Da última vez, ela foi punida pela sogra, ficando ajoelhada até esfolar e deixar os joelhos vermelhos.
Há poucos dias, ao arrumar o sótão, foi atingida nas costas por objetos pesados, ficando com hematomas...
Arthur já não conseguia se lembrar de quantas vezes havia ido ao Residencial Bela Vista nestes últimos anos.
— Desculpe o incômodo, Dr. Arthur.
— De nada.
Depois de terminar de cuidar da mão dela e sair, Arthur percebeu que aquele quarto era apenas para empregados.
Ele franziu a testa. — A sua senhora mora aqui normalmente?
Dona Marta suspirou de leve. — Sim, a patroa a mandou morar no quarto dos empregados.
Mas, ao contrário do quarto dos outros empregados, que era compartilhado por dois, o dela era individual.

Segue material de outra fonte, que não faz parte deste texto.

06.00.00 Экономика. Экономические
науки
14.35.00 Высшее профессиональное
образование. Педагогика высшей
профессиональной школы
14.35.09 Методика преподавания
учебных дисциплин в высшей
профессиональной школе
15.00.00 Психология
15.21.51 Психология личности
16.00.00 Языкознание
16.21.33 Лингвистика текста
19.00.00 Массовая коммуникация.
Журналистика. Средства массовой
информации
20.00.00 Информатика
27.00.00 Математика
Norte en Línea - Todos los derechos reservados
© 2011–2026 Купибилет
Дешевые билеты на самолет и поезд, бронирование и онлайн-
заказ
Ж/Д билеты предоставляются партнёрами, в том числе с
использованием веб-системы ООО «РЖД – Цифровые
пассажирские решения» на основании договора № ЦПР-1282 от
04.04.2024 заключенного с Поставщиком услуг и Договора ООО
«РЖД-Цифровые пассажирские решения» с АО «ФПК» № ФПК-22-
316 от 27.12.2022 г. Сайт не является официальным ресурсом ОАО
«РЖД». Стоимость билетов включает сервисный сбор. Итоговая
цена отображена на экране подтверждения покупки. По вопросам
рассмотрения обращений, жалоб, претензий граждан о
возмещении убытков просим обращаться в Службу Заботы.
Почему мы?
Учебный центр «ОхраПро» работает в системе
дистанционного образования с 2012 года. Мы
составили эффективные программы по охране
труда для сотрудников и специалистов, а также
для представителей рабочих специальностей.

Estava limpo e arrumado. Havia duas almofadas na cama, parecendo brinquedos de criança.
No parapeito da janela havia um pequeno e fresco jasmim, com alguns botões nos galhos que exalavam um leve perfume.

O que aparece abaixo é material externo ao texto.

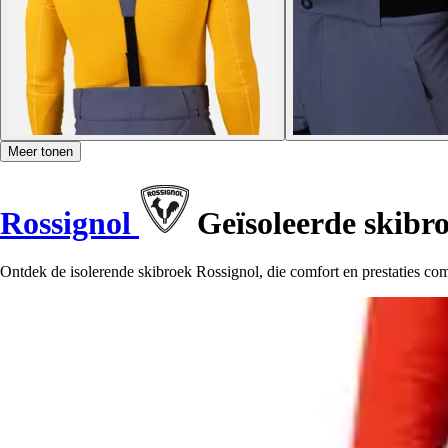
Meer tonen
Rossignol
Geïsoleerde skibr
Ontdek de isolerende skibroek Rossignol, die comfort en prestaties comb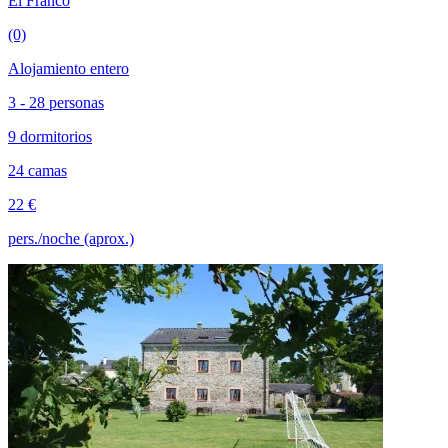
El Franco
(0)
Alojamiento entero
3 - 28 personas
9 dormitorios
24 camas
22 €
pers./noche (aprox.)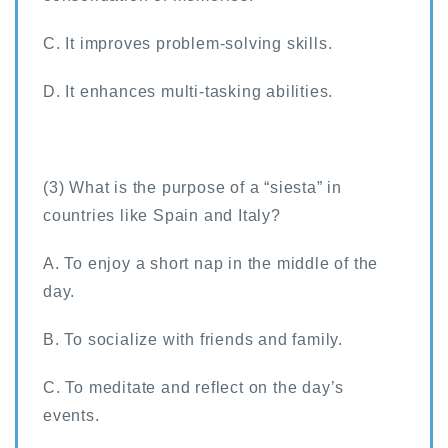
C. It improves problem-solving skills.
D. It enhances multi-tasking abilities.
(3) What is the purpose of a “siesta” in
countries like Spain and Italy?
A. To enjoy a short nap in the middle of the
day.
B. To socialize with friends and family.
C. To meditate and reflect on the day’s
events.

Dando um pouco mais de vida a esse quarto simples e monótono.
Arthur deu algumas instruções para Dona Marta e subiu para encontrar Roberto.
— Estou quase virando o médico exclusivo da sua casa, não faz tanto tempo assim e a sua esposa se machucou de novo?
Roberto ergueu os olhos, com um sorriso debochado nos lábios. — É só um contrato, ela não é minha esposa.
Arthur ajustou os óculos no nariz. — Se ela não conta como sua esposa para você, por que você se casou com ela no início?
— Casou no papel para tratá-la dessa forma? — indagou Arthur.
Roberto franziu a testa: — A Família Cavalcanti não a tratou mal.
— É ela que não sabe... — ter vergonha na cara, e não se ama.
Ao chegar nessa parte, Roberto desistiu de falar, uma frustração subiu pelo seu peito e o seu belo rosto ficou sombrio.